Real-time Lane Marker Detection Using Template Matching with RGB-D Camera
Abstract
This paper addresses the problem of lane detection which is fundamental for self-driving vehicles. Our approach exploits both colour and depth information recorded by a single RGB-D camera to better deal with negative factors such as lighting conditions and lane-like objects. In the approach, colour and depth images are first converted to a half-binary format and a 2D matrix of 3D points. They are then used as the inputs of template matching and geometric feature extraction processes to form a response map so that its values represent the probability of pixels being lane markers. To further improve the results, the template and lane surfaces are finally refined by principal component analysis and lane model fitting techniques. A number of experiments have been conducted on both synthetic and real datasets. The result shows that the proposed approach can effectively eliminate unwanted noise to accurately detect lane markers in various scenarios. Moreover, the processing speed of 20 frames per second under hardware configuration of a popular laptop computer allows the proposed algorithm to be implemented for real-time autonomous driving applications.
I Introduction
Studies on automated driving vehicles have received much research attention recently due to rapid advancements in sensing and processing technologies. The key for successful development of those systems is their perception capability, which basically includes two elements: road and lane perception and obstacle detection. It is certainly that road boundaries and lane markers are designed to be highly distinguishable. Those features however are deteriorated over time under influences of human activities and weather conditions. They together with the occurrence of various unpredictable objects on roads cause the lane detection a challenging problem. Studies in the literature deal with this problem by using either machine learning techniques or bottom-up features extraction.
-----
§ DIRECTIONS:
A - In the lane detection paper, what processing speed does the proposed approach reach on a popular laptop computer?
B - Please carry the lane detection paper forward from its final sentence, keeping its academic tone.

§ SOURCE MATERIAL:
-----
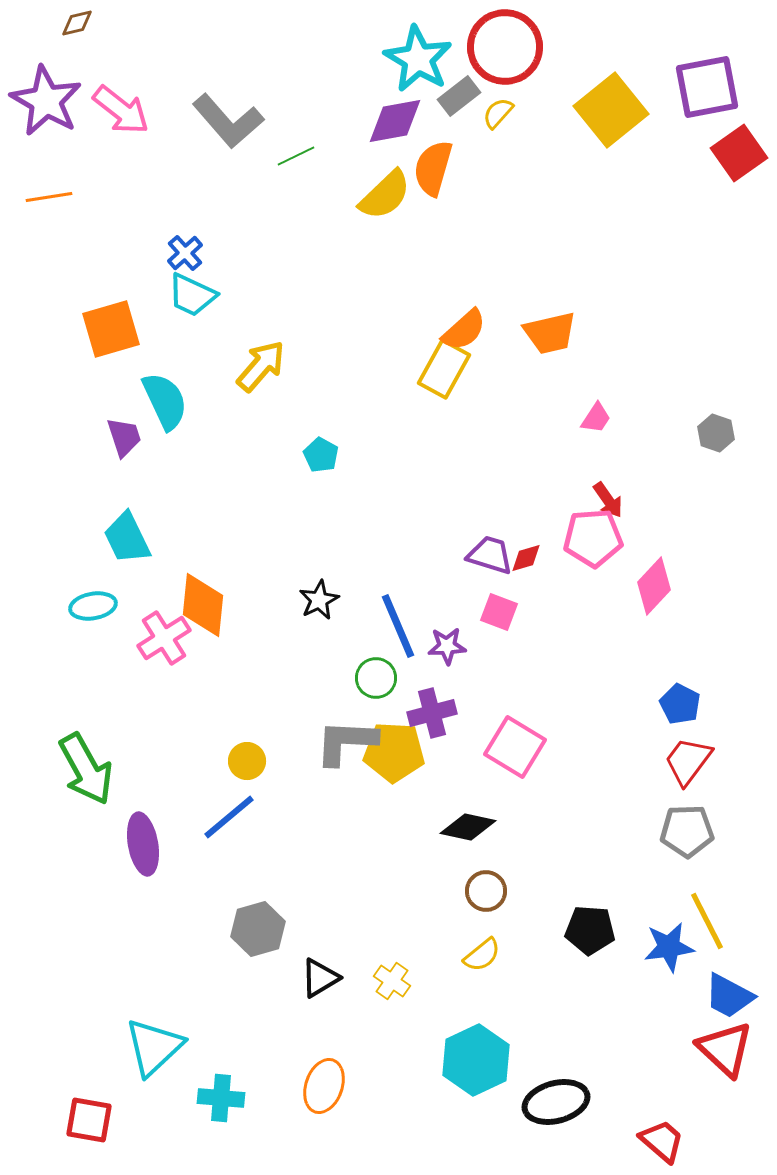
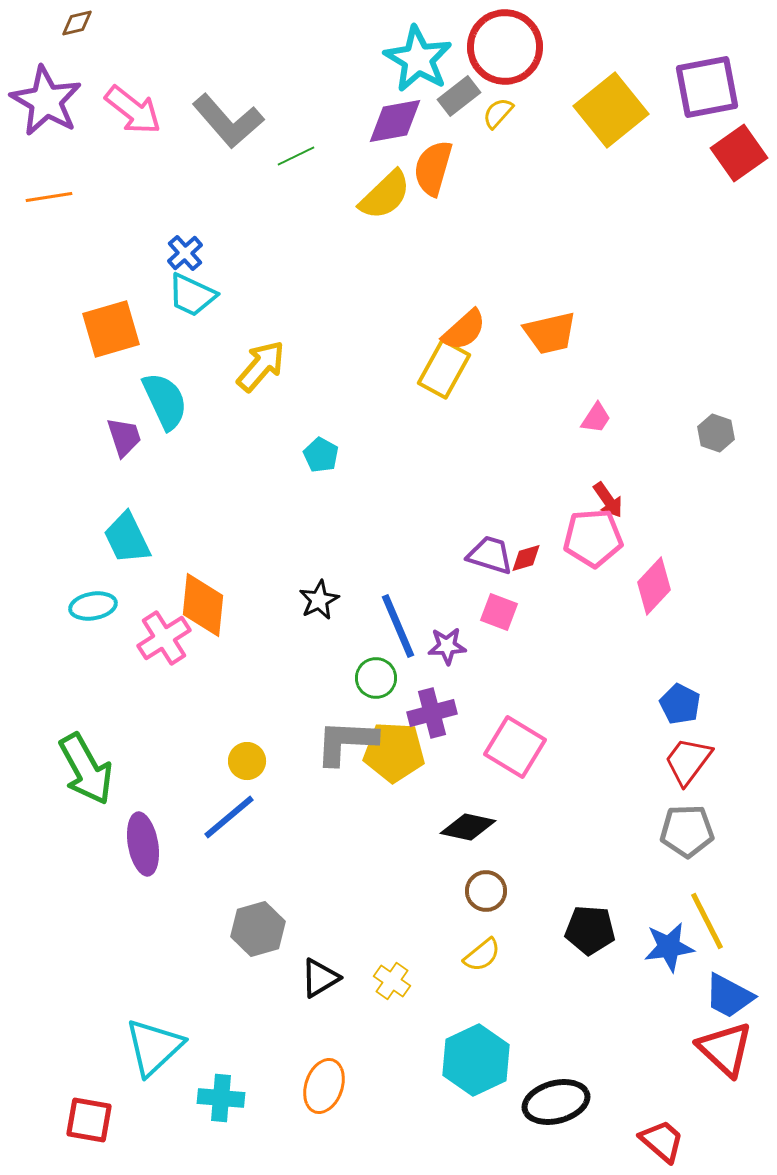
pink arrow at (121, 110): moved 12 px right
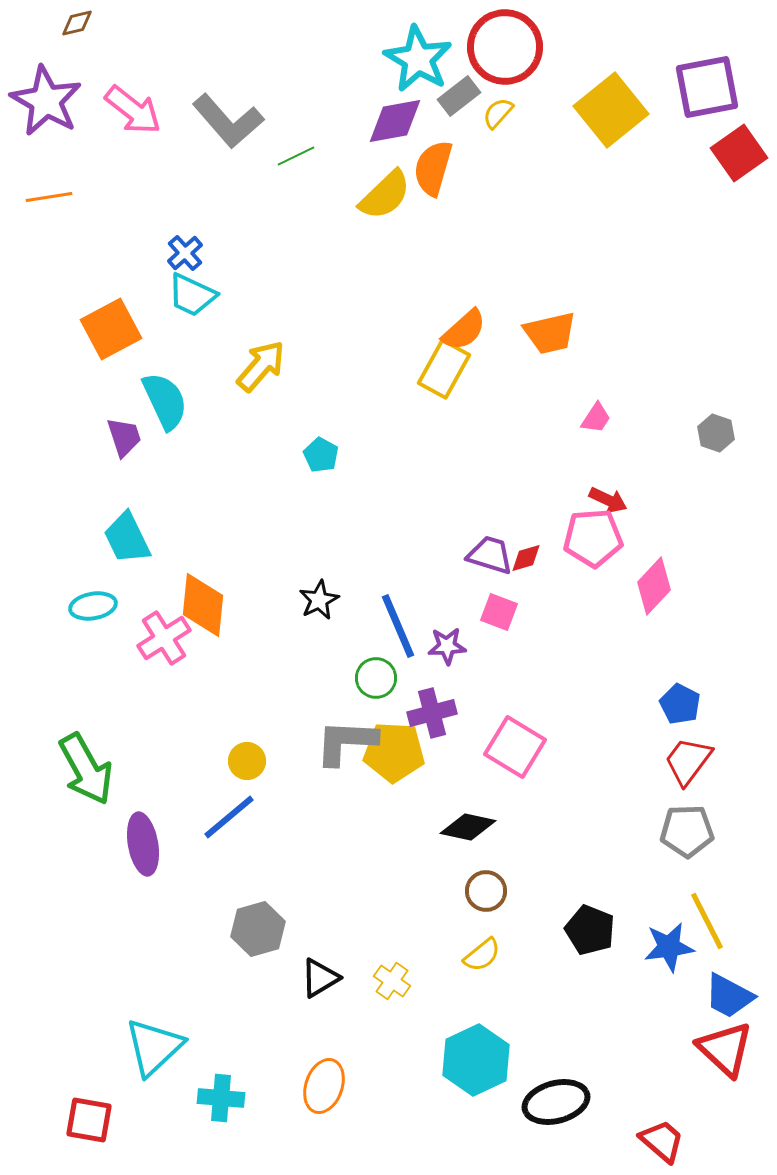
orange square at (111, 329): rotated 12 degrees counterclockwise
red arrow at (608, 500): rotated 30 degrees counterclockwise
black pentagon at (590, 930): rotated 18 degrees clockwise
-----
§ ANSWERS BY TASK:
A - 20 frames per second.

B -
In the first approach, data of lanes and roads is gathered by driving with additional sensors such as camera, lidar, GPS and inertial measurement unit (IMU) [2]. Depending on the technique used, the data can be directly fed to an unsupervised learning process or preprocessed to find the ground truth information before being used as inputs of a supervised learning process. In both cases, advantages of scene knowledge significantly improve the performance of lane and road detection. This approach however faces two main drawbacks. First, it requires large datasets of annotated training examples which are hard and costly to build. Second, it lacks efficient structures to represent the collected 3D data for training and online computation. As those data are usually gathered under large-scale scenes and from multiple cameras, current 3D data structures such as TSDF volumes [6], 3D point clouds [7], or OctNets [8] are highly memory-consuming for real-time processing.
In the bottom-up feature extraction approach, low-level features based on specific shapes and colours are employed to detect lane markers [1]. In [11, 12], gradients and histograms are used to extract edge and peak features. In [13], steerable filters are introduced to measure directional responses of images using convolution with three kernels. The template matching based on a bird’s-eye view transformed image are proposed in [14] to improve the robustness of lane detection. Compared with machine learning, the feature-based approach requires less computation and smaller datasets. The detection results however are greatly influenced by lighting conditions, intensity spikes and occluded objects [11, 12, 14].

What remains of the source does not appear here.